Congressional Quarterly senior editor Jonathan Broder says President Obama has chosen the middle ground, under pressure from those critical of his not taking a harder line against Egypt's military for toppling President Morsi.
"There is the image that President Obama wants to present to the world as someone who stands up for human rights and for democracy. And the images of Egyptian soldiers killing protesters on the streets of Cairo is a very negative one in the United States, and there’s pressure on him from human rights organizations and from some in Congress to suspend the aid," said Broder.
A senior administration official says U.S. Defense Secretary Chuck Hagel discussed the move in a 40-minute telephone call with Egyptian Defense Minister General Abdel-Fattah al-Sisi Wednesday, in which they reaffirmed the importance of the U.S.-Egyptian relationship in maintaining stability in the broader Middle East.
In an interview with Alhurra television, Broder said al-Sisi is key to easing U.S. concerns about Egypt's way forward.

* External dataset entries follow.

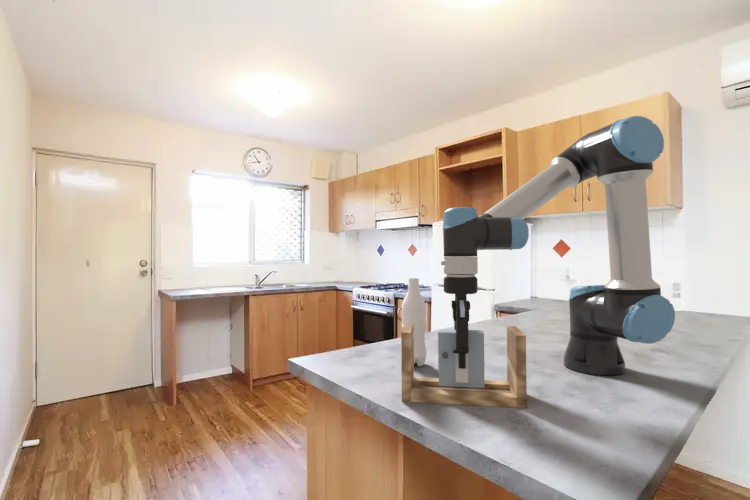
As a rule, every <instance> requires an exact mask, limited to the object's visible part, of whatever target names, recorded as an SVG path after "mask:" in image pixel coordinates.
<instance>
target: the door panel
mask: <svg viewBox="0 0 750 500" xmlns="http://www.w3.org/2000/svg"><path fill="white" fill-rule="evenodd" d="M437 342H438V343H437V349H438V351H437V352H438V356H437V357H438V358H437V359H438V360H437V361H438V374H437V375H438V378H439V386H452V387H475V388H485V384H484V380H485V333H484V331H483V330H480V329H479V330H478V329H476V330H475V329H468V348H469V352H468V383H459V382H456V369H455V353H453V350H456V330H454V329H441V328H438V329H437Z"/></svg>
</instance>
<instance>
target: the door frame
mask: <svg viewBox="0 0 750 500" xmlns="http://www.w3.org/2000/svg"><path fill="white" fill-rule="evenodd" d="M400 336H401V402H406V403H407V402H408V403H422V404H423V403H424V404H425V403H427V404H441V405H442V404H445V405H461V406H462V405H465V406H481V407H500V408H501V407H502V408H503V407H504V408H515V409H516V408H519V409H520V408H521V409H527V407H528V406H527V403H528V402H527V401H528V400H527V399H528V398H527V393H528V392H527V390H528V389H527V335H526V334H525V333H524V332H522V330H520V328H518V327H517V325H506V374H507V375H506V379H507V380H493V379H492V380H491V379H484V384H485V388H475V387H452V386H439V377H425V376H424V377H423V376H422V377H421V376H415V368H414V365H415V364H414V324H405V326H404V328H403V330H402V329H401V335H400Z"/></svg>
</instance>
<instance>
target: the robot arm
mask: <svg viewBox="0 0 750 500" xmlns="http://www.w3.org/2000/svg"><path fill="white" fill-rule="evenodd" d="M664 148H665V139H664V135H663V133H662V131H661V128H660V127H659V126H658V125H657V124H656V123H654V122H653V120H651V119H650V118H648V117H646V116H643V115H633V116H628V117H626V118H622V119H617V120H616V121H614V122H613V123H610V124H607V125H606V126H603V127H601V128H599V129H596V130H594V131H592V132H589V133H586V134H584V135H583V136H582V137H581V138H579V139H577V140H576V141H575V142H573V144H571V145H570V146H568V147H567V148H566V149H565V150H563V151H562V152H561V153H560V154H558V155H556V157H554V158H553V159H551V161H550V165H549V166H548V167H546V168H545V169H543V170H542V171H541V172H539V173H538V174H537V175H535V176H534V177H532V178H531V179H530V180H529V181H528V180H527V182H525V183H524V184H523V185H521V186H520V187H519V188H516V190H514V191H512V193H510V194H509V195H507V196H506V197H505V198H503V199H501V200H500V201H499V202H498V203H496V204H495V205H494V206H492V207H490V208H489V209H488V210H487V211H485V212H484V213H483V214H481V215H478V210H477V208H475V207H472V206H471V207H470V206H459V207H458V206H457V207H455V206H454V207H450V208H446V210H445V211H444V213H443V219H442V220H443V221H442V222H443V223H442V234H443V237H442V239H443V240H442V241H443V259H444V260H441V262H440V264H441V266H443V274H445V275H446V276H444V278H443V291H444V293H445V294H450V295H454V300H451V309H452V320H453V326H454V329H453V330H456V350H453V353H455V369H456V382H459V383H468V352H469V348H468V330H469V321H470V309H471V302H470V301H469V300H468V299H467V295H474V294H477V293H478V290H479V289H478V287H479V286H478V277H477V276H476V275H477V274H478V270H479V269H478V268H479V266H478V263H479V262H478V260H479V259H478V257H479V256H478V251H485V250H486V251H487V250H488V251H491V250H492V251H493V250H509V251H512V250H520V249H522V248H524V247H525V246H526V245H527V243H528V241H529V237H530V236H529V235H530V234H529V231H530V230H529V227H528V226H529V225H528V223H527V222H526V220H525V219H526V218H528V217H529V216H530V215H532V214H533V213H535V212H536V211H537V210H539V209H540V208H541V207H542V206H544V205H546V204H547V203H548V202H549V201H551V200H552V199H553V198H556V196H558V195H559V194H560V193H562V192H563V191H564V190H565V189H569V188H575V187H576V186H578V185H579V184H581V183H582V182H584V181H587V180H588V179H591V178H594V177H597V178H596V179H597V180H598V181H599V182H600V183H602V184H603V186H604V193H605V208H606V209H605V210H606V222H607V223H606V225H607V238H608V239H607V241H608V257H609V271H610V279H609V281H608V282H607V283H606V284H595V285H580V286H579V285H578V286H573V287H572V288H570V291H569V299H568V302H569V341H568V342H567V346H566V349H565V352H564V354H563V366H564V367H566V368H567V369H570V370H573V371H577V372H579V373H584V374H590V375H597V376H618V375H623V374H624V373H626V362H625V359H624V357H623V353H622V351H621V349H620V346H619V343H618V338H621V339H624V340H627V341H630V342H633V343H641V344H648V345H649V344H655V343H659V342H660V341H662V340H664V338H666V337H667V334H669V333H670V332H671V331H672V329H673V327H674V325H675V319H676V311H675V308H674V305H673V304H672V303H671V301H670V300H669V299H668V298H666V297H664V296H663V295H662V292H661V291H662V290H661V285H660V284H659V283H657V282H656V281H655V280H654V279H653V272H652V271H653V270H652V258H651V257H652V255H651V254H652V253H651V243H650V241H651V240H650V225H649V222H650V221H649V212H648V211H649V208H648V196H647V195H648V194H647V193H648V192H647V179H648V178H649V177H650V176H651V175H652V174H653V172H654V168H653V167H654V166H653V162H655V161H656V160H657V159H659V158H660V156H661V154H662V153H663V151H664Z"/></svg>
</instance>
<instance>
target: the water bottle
mask: <svg viewBox="0 0 750 500" xmlns="http://www.w3.org/2000/svg"><path fill="white" fill-rule="evenodd" d="M419 280H420V279H419V278H418V277H417V278H416V277H411V278H408V284H407V292H406V295H405V296H404V298H403V301H402V303H401V307H400V308H401V331H402V330H403V328H404V326H405V324H414V365H415V364H416V366H417V367H419V368H420V367H423V365H424V364H425V361H426V359H427V348H426V341H425V340H426V339H425V338H426V337H425V335H426V330H427V329H426V328H427V319H426V316H427V312H426V311H427V304H426V301H425V300H424V298H423V296H422V294H421V292H420V287H421V286H420V281H419Z"/></svg>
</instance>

"I think that there is a much better chance of the United States being convinced that the current interim government in Egypt is legitimate if two things happen. One is if General al-Sisi moves the country toward fair and free elections. And number two, and very importantly, if the violence, if the level of violence goes down," he said.
In its written statement, the Obama administration says it wants to see Egypt succeed and believes its partnership will be strongest when Egypt is represented by an inclusive, democratically elected civilian government based on the rule of law, fundamental freedoms and an open and competitive economy.